Das wurde mal vor Ewigkeiten gemacht, heute nimmt man 100nF in einem 
kleinen Gehäuse und gut. Das reicht für 99% aller Anwendungen.

> Eigentlich ja gar nicht möglich, oder?

Doch.

>Beispiel tiny13. Laut Datenblatt zieht er 2mA bei 10MHz. Also kann ich
>den Strom jetzt mit 2mA annehmen?

Nein. Denn das ist der mittlere Strom.
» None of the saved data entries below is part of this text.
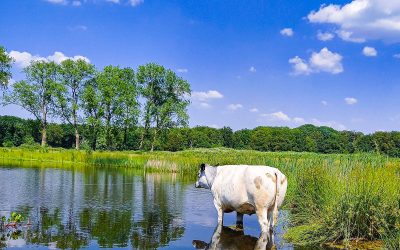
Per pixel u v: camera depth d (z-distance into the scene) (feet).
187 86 241.14
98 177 86.79
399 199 31.35
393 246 27.09
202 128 378.53
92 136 226.79
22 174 86.79
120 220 39.29
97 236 32.50
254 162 74.08
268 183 31.94
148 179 86.02
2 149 165.07
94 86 229.45
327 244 30.50
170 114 235.20
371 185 32.12
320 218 34.60
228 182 35.14
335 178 39.65
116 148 234.17
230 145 366.02
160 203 51.21
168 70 238.27
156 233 34.14
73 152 151.12
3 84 173.78
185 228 36.42
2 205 46.21
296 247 29.76
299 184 46.78
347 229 31.30
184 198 56.54
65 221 38.14
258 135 355.56
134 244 30.40
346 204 31.86
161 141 246.06
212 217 42.29
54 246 29.22
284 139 342.23
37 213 41.86
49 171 98.17
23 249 28.32
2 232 33.12
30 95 217.36
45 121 224.74
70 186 67.46
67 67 222.28
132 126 230.68
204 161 108.06
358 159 52.21
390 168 41.78
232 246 30.12
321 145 323.98
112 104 222.69
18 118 311.06
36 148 189.06
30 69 218.79
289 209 45.80
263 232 31.91
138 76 236.22
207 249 29.27
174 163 111.96
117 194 58.70
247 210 34.42
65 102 217.97
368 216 30.86
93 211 43.88
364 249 28.71
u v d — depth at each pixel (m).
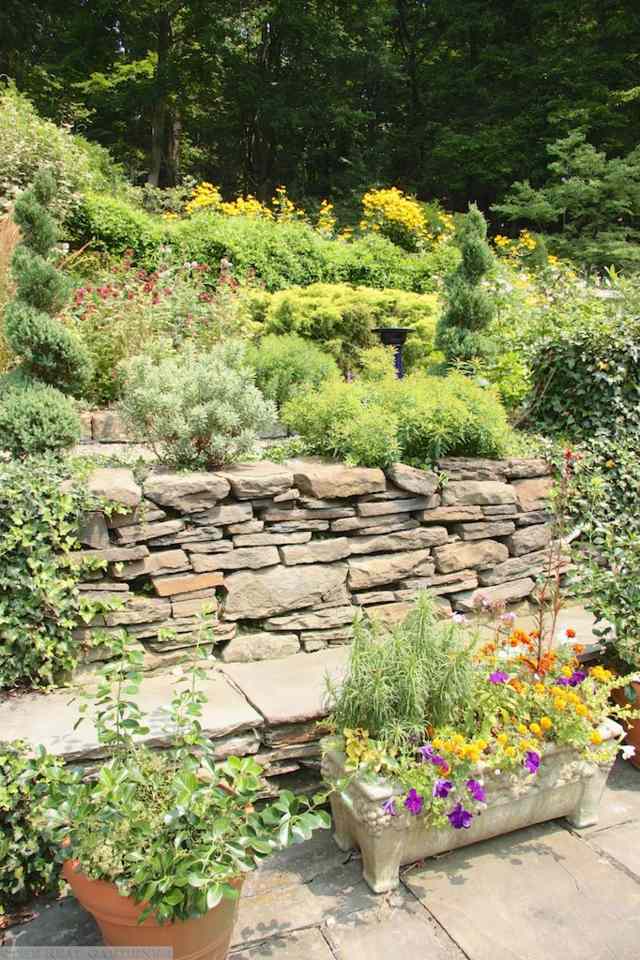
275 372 5.43
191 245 8.46
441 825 2.35
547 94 15.91
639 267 12.23
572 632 2.91
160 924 1.91
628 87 15.38
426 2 19.06
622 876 2.49
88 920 2.28
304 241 9.22
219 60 17.47
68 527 2.92
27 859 2.35
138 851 1.92
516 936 2.22
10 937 2.21
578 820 2.75
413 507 3.65
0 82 9.76
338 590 3.48
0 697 2.81
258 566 3.31
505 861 2.57
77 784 2.14
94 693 2.85
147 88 16.47
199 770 2.30
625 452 4.36
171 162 18.36
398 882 2.45
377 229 11.52
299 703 2.81
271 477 3.32
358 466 3.61
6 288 4.70
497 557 3.91
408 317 7.42
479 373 4.92
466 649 2.58
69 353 3.60
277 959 2.13
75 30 16.72
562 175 14.39
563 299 6.46
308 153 19.36
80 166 8.66
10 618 2.81
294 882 2.46
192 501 3.17
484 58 16.97
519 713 2.61
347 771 2.42
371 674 2.50
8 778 2.32
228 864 1.92
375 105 19.64
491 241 13.00
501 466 3.95
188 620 3.17
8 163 8.02
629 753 2.69
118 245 8.36
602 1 15.84
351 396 3.89
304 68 18.14
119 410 3.89
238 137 19.75
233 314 6.08
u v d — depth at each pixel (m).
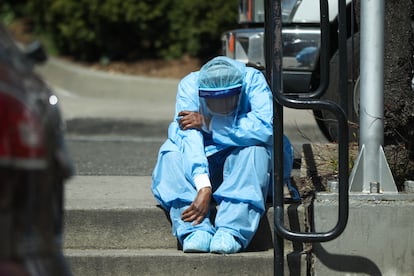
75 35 37.97
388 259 13.68
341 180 12.63
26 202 8.00
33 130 7.98
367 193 13.73
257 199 13.71
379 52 13.62
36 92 8.38
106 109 30.56
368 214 13.61
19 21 45.81
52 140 8.51
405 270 13.71
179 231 13.88
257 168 13.84
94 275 13.89
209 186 13.76
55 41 40.50
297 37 18.89
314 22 18.86
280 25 12.87
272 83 12.84
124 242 14.48
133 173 18.91
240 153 13.94
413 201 13.69
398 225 13.64
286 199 14.75
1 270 7.75
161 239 14.48
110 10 36.53
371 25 13.59
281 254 13.09
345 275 13.68
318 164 15.59
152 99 34.38
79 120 27.88
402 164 14.64
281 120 12.98
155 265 13.82
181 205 13.93
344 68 13.36
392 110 14.58
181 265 13.78
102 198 15.40
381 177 13.84
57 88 37.09
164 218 14.44
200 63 36.69
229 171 14.08
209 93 13.68
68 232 14.40
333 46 19.06
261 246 14.32
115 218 14.43
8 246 7.85
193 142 13.95
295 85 19.06
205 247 13.76
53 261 8.46
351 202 13.59
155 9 36.44
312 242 12.99
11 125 7.82
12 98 7.90
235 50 20.09
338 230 12.73
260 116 13.91
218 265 13.75
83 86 36.12
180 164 14.05
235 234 13.71
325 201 13.73
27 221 8.04
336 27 19.03
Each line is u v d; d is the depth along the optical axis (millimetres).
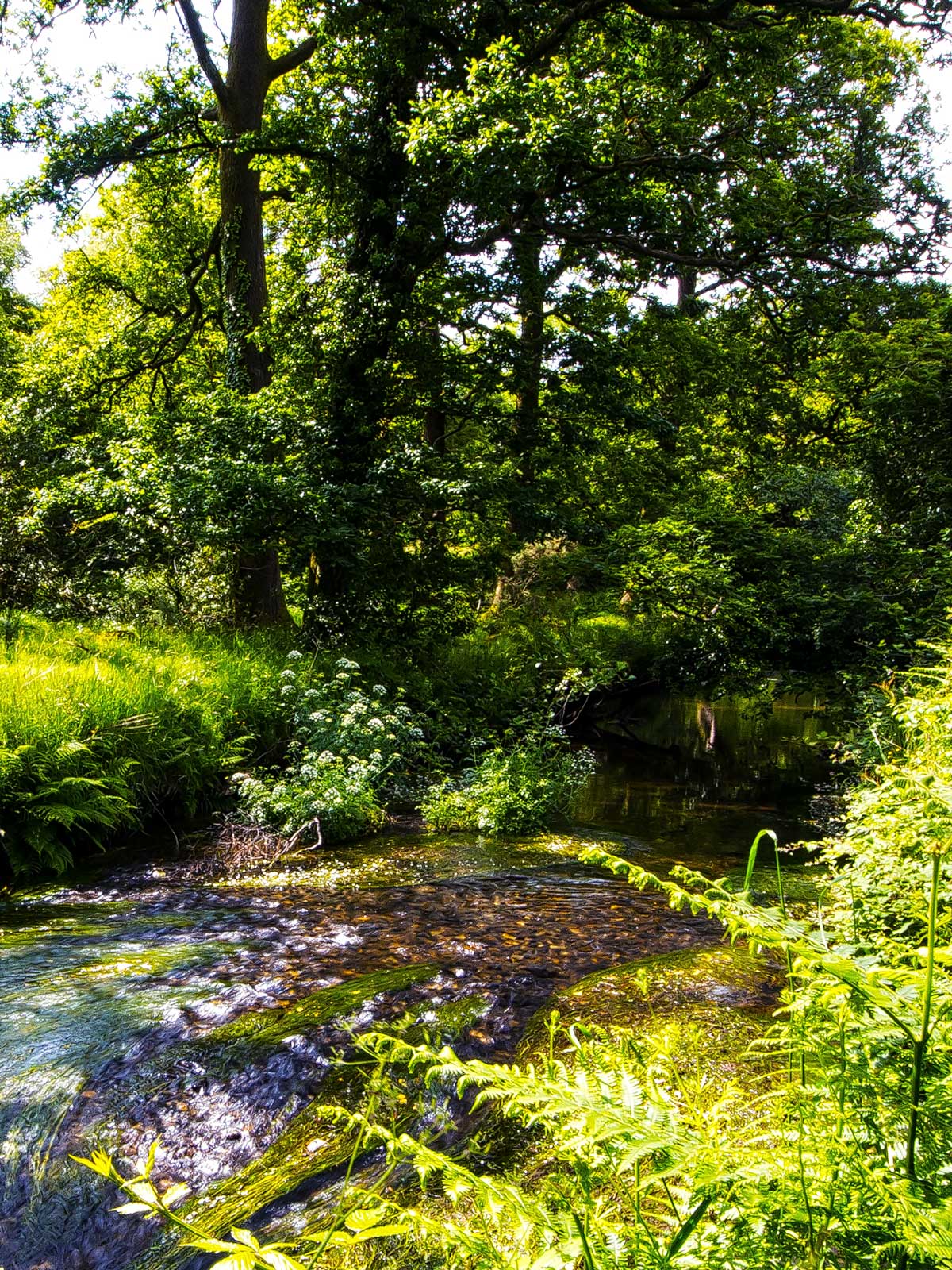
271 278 16828
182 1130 3174
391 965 4586
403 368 14219
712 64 14195
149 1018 3924
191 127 14609
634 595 12594
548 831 8094
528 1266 1154
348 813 7535
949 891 1716
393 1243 2314
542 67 13508
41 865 6332
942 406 13008
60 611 11430
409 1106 3217
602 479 18359
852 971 1089
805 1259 1173
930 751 2715
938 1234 955
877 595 11016
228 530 10656
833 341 16609
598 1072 1294
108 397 16250
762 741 14984
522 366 14305
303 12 15320
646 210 13664
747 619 11328
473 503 12695
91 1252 2693
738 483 17188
Nicht der Pulsstrom, der beim 
Umschalten benötigt wird.

> Allerdings wird das ja auch noch stark
>von der Impedanz der Ausgänge abhängen, die ja durch die internen
>Widerstände beschränkt nunmal 100mA liefern können?

Dann sind sie kurzgeschlossen ;-)

> Also muss man je
>nach Anwendung mit 2 - 100mA rechnen?

Falscher Ansatz.

>Also kann man eigentlich nur
>"probieren"?

Nein.

>Nur werden Ingenieure ja nicht "probieren", oder?

Die nennen das akademisch vornehm "empirisch ermitteln" ;-)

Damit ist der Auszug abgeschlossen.